:: Excerto para leitura

Em entrevista à agência Lusa, a provedora de Justiça, recentemente reconduzida no cargo para um segundo e último mandato, revelou que em 2021 se mantém a tendência de subida do número de queixas apresentado a este órgão de Estado.
“No ano de 2021 atingiremos um novo recorde histórico, mas ao que tudo indica, embora não tenhamos feito todas as contas, a subida do ano de 2021 não será tão intensa quanto o de 2020, que foi de 19% ou 18%”, adiantou Maria Lúcia Amaral.
A área mais visada nas queixas, “embora já não com uma tão grande diferença em relação às outras áreas”, continua a ser a da segurança social, logo seguida do emprego público e trabalho, fiscalidade e assuntos económicos.
Por outro lado, realçou a provedora, “há áreas que têm registado nos últimos tempos uma constante subida”, desde queixas de pessoas estrangeiras, queixas relacionadas com habitação social ou queixas relativas ao Instituto de Registos e Notariado (INR), que “subiram muito também e que tiveram a ver com as circunstâncias específicas da pandemia”.

::::
:: Material fornecido

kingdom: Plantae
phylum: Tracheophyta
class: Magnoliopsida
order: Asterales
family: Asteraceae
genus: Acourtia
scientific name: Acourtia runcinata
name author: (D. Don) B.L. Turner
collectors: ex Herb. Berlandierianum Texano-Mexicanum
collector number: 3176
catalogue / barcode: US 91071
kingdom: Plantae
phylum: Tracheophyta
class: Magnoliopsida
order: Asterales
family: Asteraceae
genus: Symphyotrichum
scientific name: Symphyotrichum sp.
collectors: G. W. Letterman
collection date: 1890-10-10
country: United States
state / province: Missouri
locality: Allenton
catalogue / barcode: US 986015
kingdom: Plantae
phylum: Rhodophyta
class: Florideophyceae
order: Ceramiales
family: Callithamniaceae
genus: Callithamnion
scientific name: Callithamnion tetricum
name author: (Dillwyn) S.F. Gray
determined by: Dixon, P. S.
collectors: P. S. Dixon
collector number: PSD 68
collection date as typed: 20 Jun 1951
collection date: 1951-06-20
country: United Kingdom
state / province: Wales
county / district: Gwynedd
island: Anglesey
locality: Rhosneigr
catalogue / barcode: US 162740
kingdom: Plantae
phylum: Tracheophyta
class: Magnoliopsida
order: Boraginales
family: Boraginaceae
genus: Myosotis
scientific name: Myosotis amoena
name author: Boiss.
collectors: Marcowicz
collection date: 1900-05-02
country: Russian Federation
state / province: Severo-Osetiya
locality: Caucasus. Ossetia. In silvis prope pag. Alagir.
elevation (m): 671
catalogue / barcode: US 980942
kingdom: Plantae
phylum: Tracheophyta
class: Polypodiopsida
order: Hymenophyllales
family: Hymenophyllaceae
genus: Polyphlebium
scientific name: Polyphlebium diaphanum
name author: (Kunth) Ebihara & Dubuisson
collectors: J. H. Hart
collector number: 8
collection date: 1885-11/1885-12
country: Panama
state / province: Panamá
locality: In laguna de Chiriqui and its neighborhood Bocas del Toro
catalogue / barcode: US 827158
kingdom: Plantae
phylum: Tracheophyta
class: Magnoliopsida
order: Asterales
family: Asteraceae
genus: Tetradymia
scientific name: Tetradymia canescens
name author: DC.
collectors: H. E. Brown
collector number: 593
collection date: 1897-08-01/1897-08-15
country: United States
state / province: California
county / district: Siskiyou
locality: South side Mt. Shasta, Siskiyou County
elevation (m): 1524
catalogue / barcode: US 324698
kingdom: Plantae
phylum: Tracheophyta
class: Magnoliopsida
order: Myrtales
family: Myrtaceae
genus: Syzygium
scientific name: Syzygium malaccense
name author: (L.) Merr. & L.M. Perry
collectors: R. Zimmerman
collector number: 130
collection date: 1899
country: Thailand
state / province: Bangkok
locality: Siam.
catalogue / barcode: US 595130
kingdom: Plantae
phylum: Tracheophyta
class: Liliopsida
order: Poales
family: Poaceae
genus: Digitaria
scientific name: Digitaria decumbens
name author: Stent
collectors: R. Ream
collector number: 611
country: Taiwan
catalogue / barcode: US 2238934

::::

● Conjunto de exercícios
1. No excerto sobre as queixas à provedora de Justiça, qual é a área mais visada nas queixas?
2. Reproduza o trecho do excerto sobre as queixas à provedora de Justiça que se inicia nas palavras que contêm "Em entrevista à" e termina em "órgão de Estado.".

● Soluções por tarefa
1. A da segurança social.

2.
Em entrevista à agência Lusa, a provedora de Justiça, recentemente reconduzida no cargo para um segundo e último mandato, revelou que em 2021 se mantém a tendência de subida do número de queixas apresentado a este órgão de Estado.